I’m still narrowing down the list of 2016’s neatest Illinois-bred foals to just five. But — what about the foals I tabbed from 2014’s list? They’re now of racing age, and beginning to hit the track.
None of the five have won yet, though two have run. Between the two, the one who has shown more so far has been the Fort Prado x Roaming Free colt. Now named No Boundaries, he debuted at Keeneland in a maiden special weight on closing day:
No Boundaries, with Florent Geroux up, parades through the walking ring at Keeneland on October 29.
His debut, going a mile and a sixteenth on the grass, showed promise. He stalked just off longshot Union Rate in the early stages, took over, and just failed to hold off late-running favourite Giant Payday.
The strong second at Keeneland was enough to make him the favourite when he returned in a maiden special weight turf mile a month later at Churchill.

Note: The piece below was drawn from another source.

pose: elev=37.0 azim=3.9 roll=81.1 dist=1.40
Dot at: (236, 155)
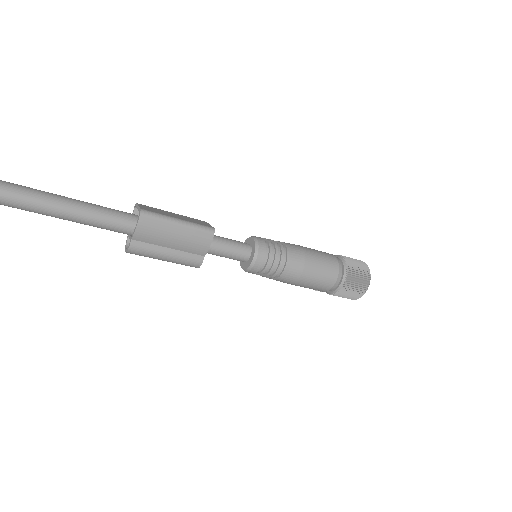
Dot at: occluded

Unfortunately, that race did not go as well. Near the back of the pack early, he never really fired, and finished midpack: seventh in a group of twelve.
Still, his debut showed enough to keep hope that No Boundaries will be a classy racehorse.

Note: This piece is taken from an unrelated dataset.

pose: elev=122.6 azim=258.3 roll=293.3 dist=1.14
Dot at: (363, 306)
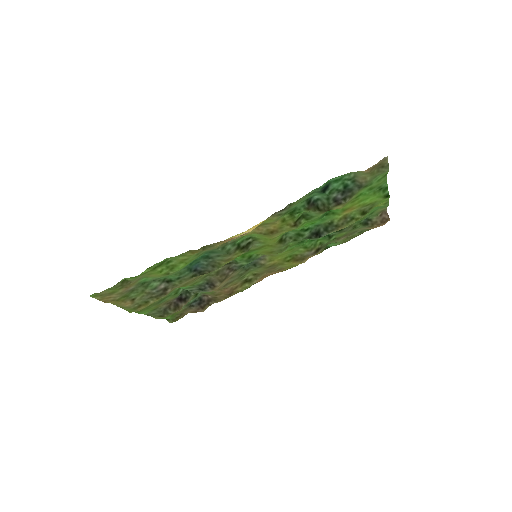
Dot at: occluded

The only other foal in 2014’s list to have started so far is the Musketier x Optimistic Bullet filly, now named Casey’s Lear. She has run once, in a $15,000-$12,500 maiden claimer at a mile and a sixteenth on the Churchill dirt. Unfortunately, she showed little. Poorly out of the gate, she dropped well off the pace quickly. She trailed so far behind that after those first few awkward strides, she was never again visible on the replay.
Hopefully some time and age will help Casey’s Lear along. However, her debut at such a low level combined with her disappointing performance suggest that unless she surpasses any realistic expectations, Musketier’s Big Horse will not be that sole Illinois-bred from his first crop.
The other three on the list have not yet raced, though all have been named.
Alas, the name of the Hat Trick x Beret filly was not the hat-ception I had hoped for, but her name did continue the theme of millinery: Cloche. Hopefully, once the weather gets warmer, Cloche will turn up on the grass. Another who would make a lot of sense on the grass will be the Fort Prado x Leading Astray filly, now named Pikes Peak or Bust.
The Midnight Lute x Jabber filly, the second-to-last foal out of star Illinois broodmare Jabber, has been named Frontenac. Based on breeding, a dirt sprint just might end up being her forte when she makes it to the track.